Awareness – Are you kidding?
November has been pegged as diabetes month and today is World Diabetes Day. Like we need a month or day to remind everyone that diabetes is growing at epidemic rates and is not just a global healthcare crisis but also a financial crisis. Listen if people don’t know this by now they are as clueless as Chicago Bears head coach John Fox calling for a replay which ends up costing us the game, but we digress.
This month you’ll see lots of stories like the one posted by Reuters which stated;
“The number of people living with diabetes has tripled since 2000, pushing the global cost of the disease to $850 billion a year, medical experts said on Tuesday.
The vast majority of those affected have type 2 diabetes, which is linked to obesity and lack of exercise, and the epidemic is spreading particularly fast in poorer countries as people adopt Western diets and urban lifestyles.
The latest estimates from the International Diabetes Federation mean that one in 11 adults worldwide have the condition, which occurs when the amount of sugar in the blood is too high.
The total number of diabetics is now 451 million and is expected to reach 693 million by 2045 if current trends continue.
The high price of dealing with the disease reflects not only the cost of medicines but also the management of a range of complications, such as limb amputations and eye problems.”
Think about that first paragraph just for a moment and then think of all the time and money that has been wasted in the pursuit of way cool whiz bang toys that have done nothing to improve the lives of millions of patients with diabetes.
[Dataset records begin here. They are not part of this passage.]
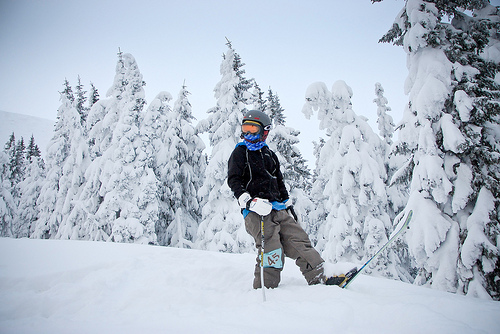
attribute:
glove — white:
[244, 196, 279, 218]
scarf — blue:
[235, 134, 274, 152]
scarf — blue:
[232, 128, 278, 154]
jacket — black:
[225, 142, 300, 204]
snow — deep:
[0, 236, 499, 330]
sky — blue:
[4, 1, 423, 156]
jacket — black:
[226, 140, 289, 210]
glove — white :
[238, 185, 281, 223]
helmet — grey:
[241, 108, 270, 143]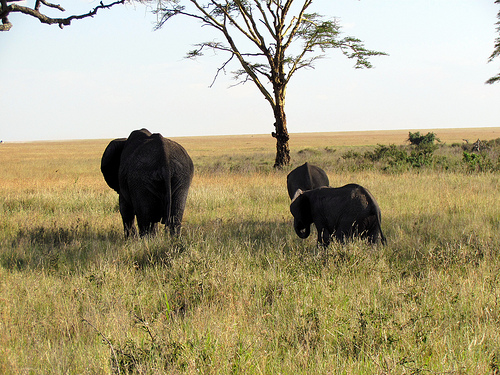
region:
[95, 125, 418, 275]
three elephants are seen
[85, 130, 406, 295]
elephants are grey in color.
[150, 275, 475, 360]
grass are green in color.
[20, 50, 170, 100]
sky is white in color.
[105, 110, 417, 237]
elephants are walking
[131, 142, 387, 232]
elephants are facing backwards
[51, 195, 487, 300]
shadow are in the grass.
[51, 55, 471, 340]
daytime picture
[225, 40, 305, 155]
woods are brown in color.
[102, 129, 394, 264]
elephants are walking in the grass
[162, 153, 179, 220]
tail of an elephant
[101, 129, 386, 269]
a herd of elephants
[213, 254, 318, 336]
tall brown and green grass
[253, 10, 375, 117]
a tree with green leaves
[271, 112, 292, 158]
trunk of a tree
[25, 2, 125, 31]
a tree branch without leaves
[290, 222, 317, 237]
the trunk of an elephant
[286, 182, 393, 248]
a elephant standing in the grass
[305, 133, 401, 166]
brown grass in the savanah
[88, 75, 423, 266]
elephants by standing by a tree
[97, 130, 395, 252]
Elephants standing in high grass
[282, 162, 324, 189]
Backside and tail of small elephant.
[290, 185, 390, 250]
Small elephant, facing left.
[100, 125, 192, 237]
Large, adult elephant, facing away from camera, towards tree.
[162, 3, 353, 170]
Spindly tree, showing minimal leaves.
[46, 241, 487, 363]
Tall, pale, dehydrated grass with darker patches, here and there.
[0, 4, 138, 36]
High, gnarled and weathered tree branch, showing no leaves.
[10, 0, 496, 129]
Seemingly endless, bleached blue sky.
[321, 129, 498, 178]
Patches of darker, green vegetation on slightly higher ground.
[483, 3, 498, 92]
Leafy twigs, cutting across sky.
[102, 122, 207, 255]
Large, adult elephant, facing away.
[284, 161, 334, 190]
Smaller elephant, facing away.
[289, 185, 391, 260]
Left profile of small elephant with trunk near mouth.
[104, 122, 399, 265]
Elephants standing in tall grass.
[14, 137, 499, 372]
Grass in shades of green, white and beige, mostly dehydrated looking.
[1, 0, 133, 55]
Gnarled tree branch.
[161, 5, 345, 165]
Spindly tree with few leaves.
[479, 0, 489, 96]
Leaves showing, from branch cropped from photo.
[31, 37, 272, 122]
Pale, blue sky with minimal clouding.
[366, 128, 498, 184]
Area of darker vegetation, right.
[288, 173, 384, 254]
Baby elephant walking in the wilderness.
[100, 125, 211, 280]
Adult elephant walking in the wilderness.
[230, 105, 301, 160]
Tree trunk in the wilderness.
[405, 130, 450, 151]
Bush in the wilderness.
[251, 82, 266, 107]
Tree branch in the wilderness.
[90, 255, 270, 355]
Dry grass in the wilderness.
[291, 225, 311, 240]
Baby elephants trunk in the wilderness.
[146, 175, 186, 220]
Adult elephants tail in the wilderness.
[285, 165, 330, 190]
Other baby elephant in the wilderness.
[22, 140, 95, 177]
Open plain in the wilderness.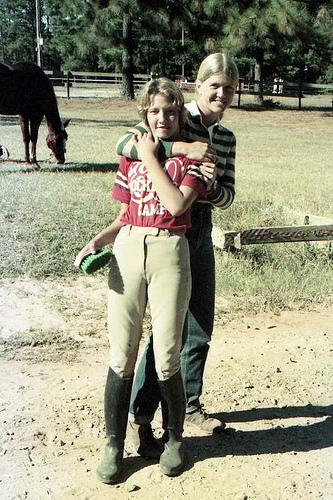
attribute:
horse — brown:
[2, 52, 72, 167]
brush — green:
[71, 248, 112, 275]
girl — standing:
[118, 51, 236, 456]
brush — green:
[59, 246, 110, 276]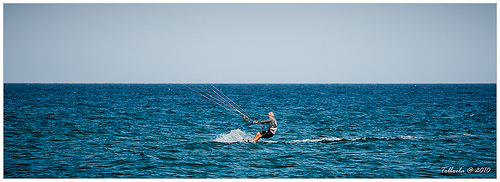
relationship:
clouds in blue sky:
[347, 18, 407, 40] [4, 3, 499, 82]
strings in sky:
[87, 16, 248, 122] [81, 19, 494, 74]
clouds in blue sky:
[4, 4, 499, 84] [4, 3, 499, 82]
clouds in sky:
[4, 4, 499, 84] [290, 18, 446, 98]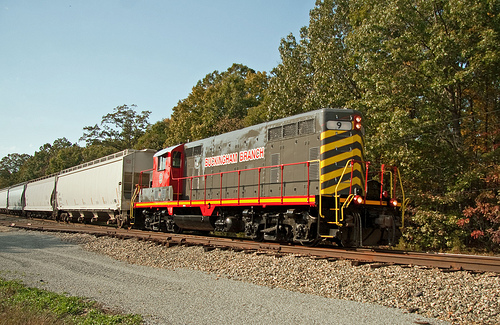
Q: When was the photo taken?
A: Daytime.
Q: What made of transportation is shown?
A: Train.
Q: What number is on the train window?
A: 9.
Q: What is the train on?
A: Track.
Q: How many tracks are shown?
A: One.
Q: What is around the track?
A: Gravel.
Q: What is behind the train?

Think of how so many have enriched themselves, yet patients aren’t getting any better.
It’s these numbers that companies use as ammunition when raising money. Each company claims they have the secret sauce the magic potion that will change these numbers. When the fact is no one has the secret sauce and there is no magic potion. The reality is diabetes isn’t about patients its about money – who spends it, who saves it and who makes it.
At this very moment insulin pump patients wonder whether the company that makes their life sustaining device will be around to support it. Others worry about whether they can afford the drugs that keep them alive. Sadly, far too many patients wonder why companies are making their lives more complex and not easier.
Yes, there are answers however no one wants to listen. Rather than acknowledge the system is broken, that the old way of doing things just doesn’t work they continue along the same path that has proven one thing; it doesn’t work. Rather than listen to patients they give these people lip service and do what’s best to hit next quarters numbers.
As we have said many times we could care less if companies make billions and executives make millions IF patients were getting the help they need. But as these numbers point out the situation isn’t getting better and in many ways, it’s getting worse, a lot worse.
Yes, there will be lots of pontificating, lots of awards and acknowledgement of those who have made contributions to diabetes, but they are shallow efforts that avoid the real problem. Again, go back to the first paragraph of the Reuters story the number of patients has TRIPLED since 2000 and the global cost is almost a TRILLION dollars annually.
We can remember when we first started writing Diabetic Investor when we told Momma Kliff that we are probably the only business that wants to be put out of business. That we would cherish and celebrate the day when that happened. Sadly, we are no closer to that day then we were 20 years ago.
Even worse we have the tools available that could help make patients’ lives much easier IF they were used. We have some of the best drugs which if taken as prescribed would go a long way towards making patients lives better. Yet instead of focusing on the basics, the blocking and tackling of diabetes, nope it’s all about way cool whiz bang. It’s all about the toys in the toy chest. And it’s all wrong but no one is listening, no one seems to care as long as the money cycle continues.
Our dream is that one day the world will awaken and realize that it’s time for the patients’ needs to come before the money cycle. That plenty of money can be made by putting the patient first. But this dream gives way to the nightmare that when it comes to diabetes it’s all about the bucks.